My “true self is right there?!!” Where? Where is this true self if she is so simple to find??
I was being mocked by a sentimental, simplistic Target notebook. I don’t know about all of you, but I DID lose myself. After my divorce and for years following, I felt completely lost to “myself.” Because myself was a full-time stay-at-home mother. Myself had a rhythm to her days. Myself had a home and set of silverware. Then all of a sudden, my self had to ask friends to donate cups and plates and forks. Myself had nights without children she’d barely gone only hours without seeing before.
I know few people who journey through divorce without some kind of death and rebirth experience. As for me, I think I got lost in the birth canal. Not that I didn’t “try to find myself” or “try to remember who I was.”
I searched for her. I certainly did. Among many others, I went back to my high school–where I did know who I was–for reunion. I even danced on the same stage where I had performed so many times.
But my sense of my identity was as blurry as this photograph.
It was not an overnight project. The feeling of being lost, and lost to myself, was so pronounced, particularly after the loss of our daughter Fern (half-way through a pregnancy, to Trisomy 18), that it felt like being tossed off a boat into the open sea and left to drown.
Remember who you are…. Did I need to find out who I was BEFORE I got married?
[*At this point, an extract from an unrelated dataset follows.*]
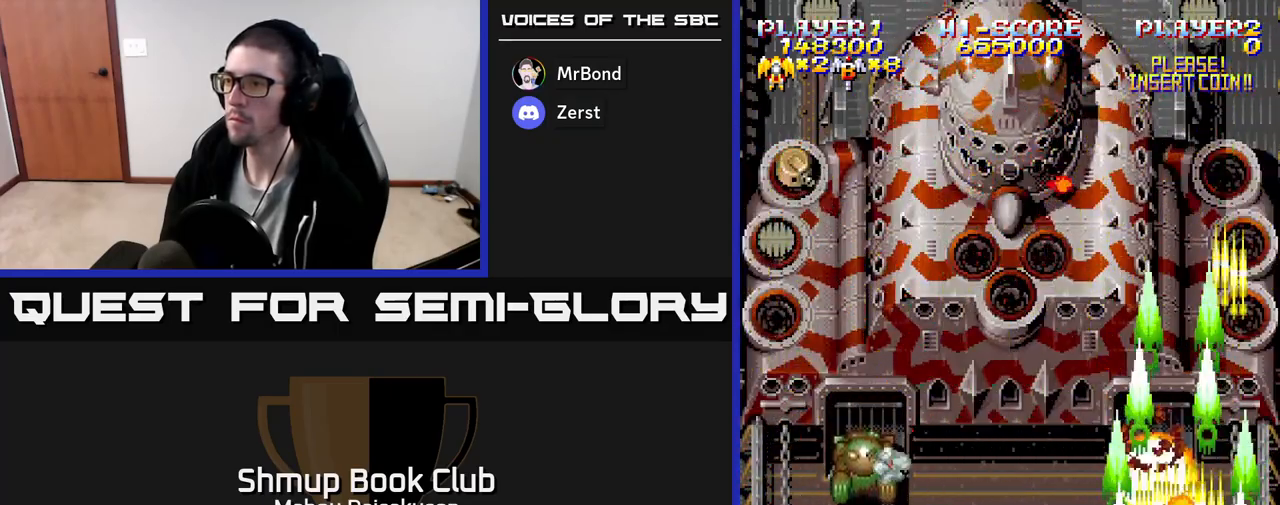
{"buttons": ["DPAD_UP", "DPAD_RIGHT"], "events": [[67, "A", "up"], [183, "DPAD_UP", "down"], [267, "DPAD_LEFT", "down"], [300, "DPAD_UP", "up"], [417, "DPAD_LEFT", "up"], [433, "DPAD_RIGHT", "down"], [467, "DPAD_UP", "down"]]}
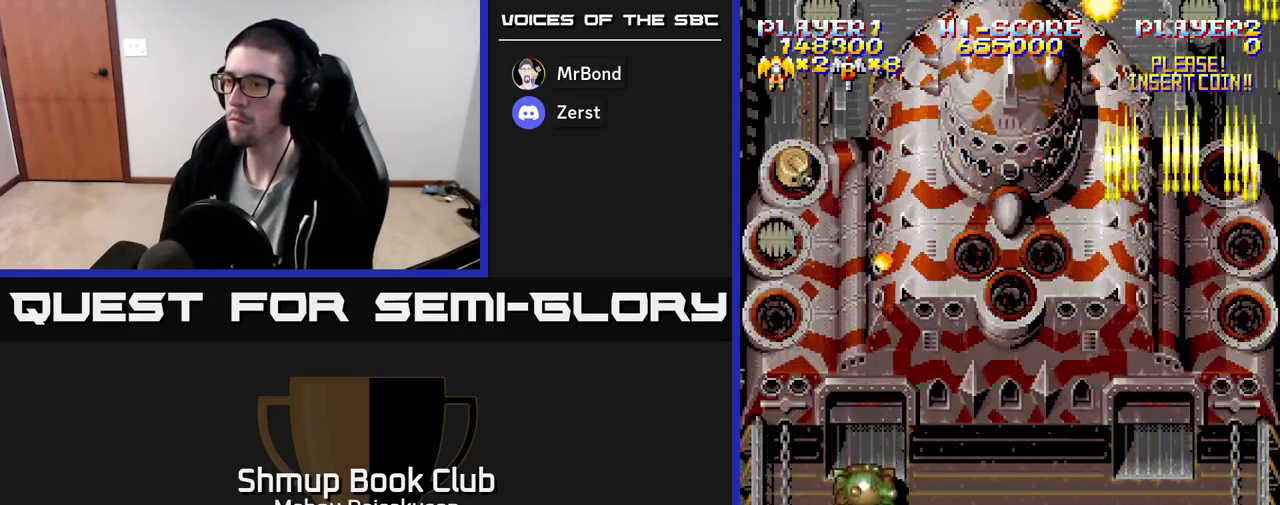
{"buttons": ["DPAD_LEFT"], "events": [[83, "DPAD_RIGHT", "up"], [117, "DPAD_LEFT", "down"], [133, "DPAD_UP", "up"], [183, "DPAD_DOWN", "down"], [400, "DPAD_DOWN", "up"]]}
Should I have found some earlier version of myself without children? We are often prompted to find ourselves by remembering what we loved as children. Well, as a child, I loved children. But you cannot stare into the eyes of your children in order to find yourself.
That is not fair to them. They are not here to do for us what we must and can only do for ourselves.
Trudging through a swampy, blurry mess in search of an identity, longing for one I could no longer possess, and limited in choice–for example, this new version of myself cannot move more than 23 miles from Hopkins Academy without going back to court! (ah, the separation agreement)–pretty much brought me to my knees.
The vision I had for my life became as blank as the screen of my computer the other week when it WOULD NOT TURN ON. You know that feeling? When you can’t work and all your stuff is on there and nothing happens when you press the button? I was that screen. Nothing happened when you pressed the button.
Which is not to say I didn’t do anything. I did everything. I cast my line in every direction. In my pursuit of finding myself, I tried everything, just like this song tells you to. I kept working and teaching and doing my yoga and writing my words and writing my books and building my business. Then I would walk outside on my land and think: I am lost. And it is very dark.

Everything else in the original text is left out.